START Page extract

As Mississippi River rises, so do commodity prices

Mary Hightower
U of A System Division of Agriculture

LITTLE ROCK, ARKANSAS

    As rain feeds the Mississippi, the rising river is also buoying the commodity prices farmers are receiving at the elevators.

    Months of drought throughout the Mississippi River basin dropped the river to record low levels in October; bottlenecking — and at one point halting — barge traffic between Osceola, Arkansas, and Greenville, Mississippi. With nowhere to go, corn, soybeans and other commodities piled up at the elevators. Shipping prices rose, as did the commodity backlog, which translated into lower prices for farmers.

   “Since the river reached its lowest point in October, we’ve seen basis recover a great deal,” Hunter Biram, extension economist for the University of Arkansas System Division of Agriculture, said on Tuesday. “Basis” is the difference between the local cash price the futures price for a particular commodity.

   “It’s gone from about 80 cents under to 40 percent over the futures price. That’s a 120-cent recovery,” Biram said. “At Helena, it went from 70 cents under to 40 over. That’s a 110-cent recovery.”

   Normally, “45 cents would be a big deal, especially with commodity prices,” he said.

   Are farmers breathing a sigh of relief?

   “If I was a farmer, I would,” he said.

END Page extract
START Records supplied

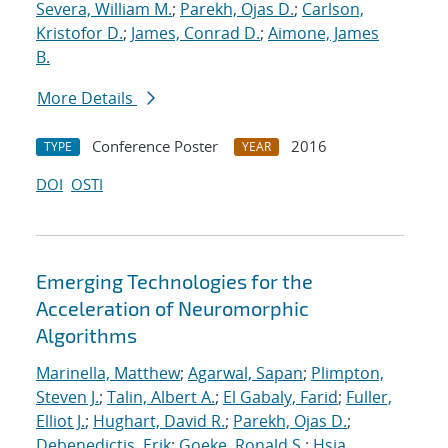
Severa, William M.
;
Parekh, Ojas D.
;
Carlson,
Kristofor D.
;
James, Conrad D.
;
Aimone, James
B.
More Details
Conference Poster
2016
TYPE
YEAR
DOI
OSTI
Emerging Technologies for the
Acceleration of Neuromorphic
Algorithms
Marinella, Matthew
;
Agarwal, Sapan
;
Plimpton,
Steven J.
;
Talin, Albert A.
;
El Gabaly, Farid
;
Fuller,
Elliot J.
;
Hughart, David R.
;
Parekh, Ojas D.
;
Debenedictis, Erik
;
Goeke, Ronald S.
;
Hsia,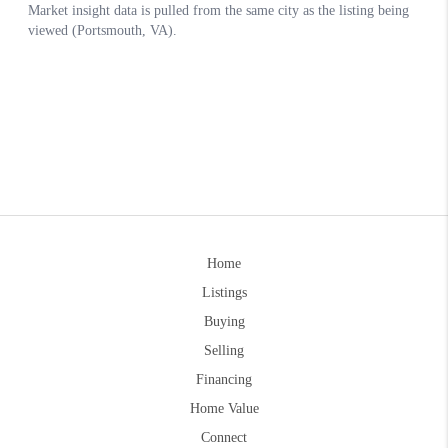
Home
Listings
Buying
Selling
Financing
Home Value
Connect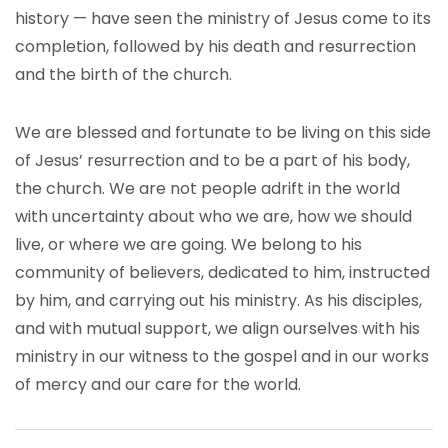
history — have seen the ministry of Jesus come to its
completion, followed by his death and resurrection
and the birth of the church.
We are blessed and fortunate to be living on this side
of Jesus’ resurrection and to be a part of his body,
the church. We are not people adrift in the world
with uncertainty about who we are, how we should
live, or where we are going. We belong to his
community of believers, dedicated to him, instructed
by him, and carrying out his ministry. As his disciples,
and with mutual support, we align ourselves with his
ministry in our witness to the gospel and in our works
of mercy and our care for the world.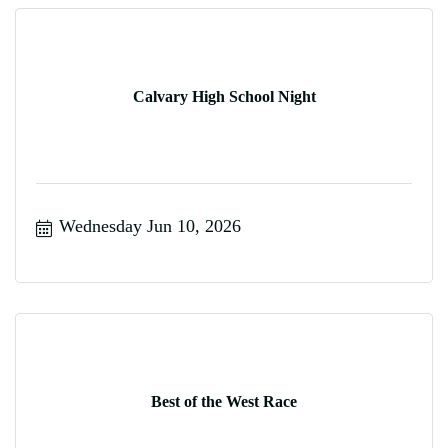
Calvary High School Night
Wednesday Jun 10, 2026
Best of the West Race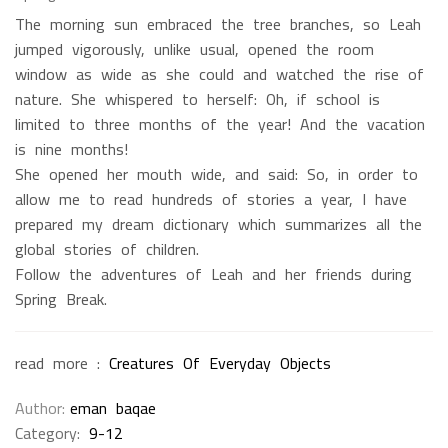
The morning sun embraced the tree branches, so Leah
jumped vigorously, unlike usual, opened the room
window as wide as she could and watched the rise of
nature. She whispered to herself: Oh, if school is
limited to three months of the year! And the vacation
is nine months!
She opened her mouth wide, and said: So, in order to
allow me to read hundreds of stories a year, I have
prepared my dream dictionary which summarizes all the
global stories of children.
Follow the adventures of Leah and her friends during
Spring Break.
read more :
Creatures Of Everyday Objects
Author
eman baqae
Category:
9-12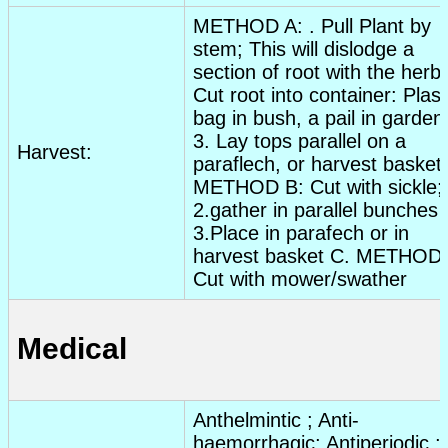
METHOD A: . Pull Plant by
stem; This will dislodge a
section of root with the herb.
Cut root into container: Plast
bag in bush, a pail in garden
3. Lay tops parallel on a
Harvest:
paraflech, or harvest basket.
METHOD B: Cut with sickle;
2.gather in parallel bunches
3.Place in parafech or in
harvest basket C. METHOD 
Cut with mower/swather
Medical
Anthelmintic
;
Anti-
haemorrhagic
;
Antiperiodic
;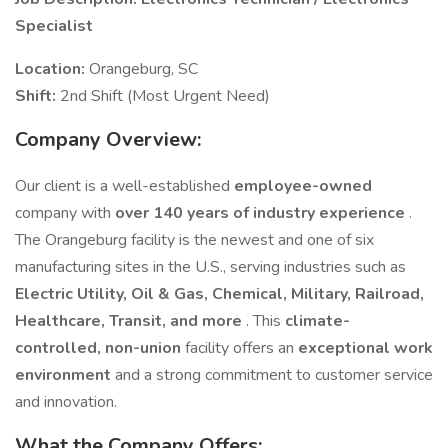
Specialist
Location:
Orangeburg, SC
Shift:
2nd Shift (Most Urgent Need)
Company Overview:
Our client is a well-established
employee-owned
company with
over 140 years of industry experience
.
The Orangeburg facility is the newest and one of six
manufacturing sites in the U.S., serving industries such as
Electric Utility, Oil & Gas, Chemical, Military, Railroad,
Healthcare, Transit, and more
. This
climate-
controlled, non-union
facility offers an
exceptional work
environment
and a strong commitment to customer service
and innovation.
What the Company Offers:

END Records supplied

> **Your task**:
Please carry the article on the Mississippi River and commodity prices further, picking up after its final line. The records stand apart from the article on the Mississippi River and commodity prices.

> **Response area**:
   Biram said there were three factors moving the rise in prices. First, was the resumption of barge traffic. Second would be “an indirect effect of the barges moving — those grain stocks that built up at the elevator are being depleted. Those stocks are coming down, and the cash price is increasing.

   “The third thing is that during this time of year, basis is strengthening anyway because we are in a post-harvest state,” he said. “Normally, in September and October you see basis weakening because of high stocks. A lot of farmers are going to be delivering grain as they harvest it.”

Fertilizer for spring

   The Mississippi River is also an important avenue for the fertilizer that farmers will use for planting next spring. The good news is that overall  prices are expected be lower than this year’s, according to the enterprise budgets for 2023 being developed by the Cooperative Extension Service. These budgets help farmers plan for their next growing season.

   “Overall fertilizer is about 3 percent lower comparing 2023 with the 2022 enterprise budgets that were adjusted earlier this year because of the war in Ukraine, Biram said.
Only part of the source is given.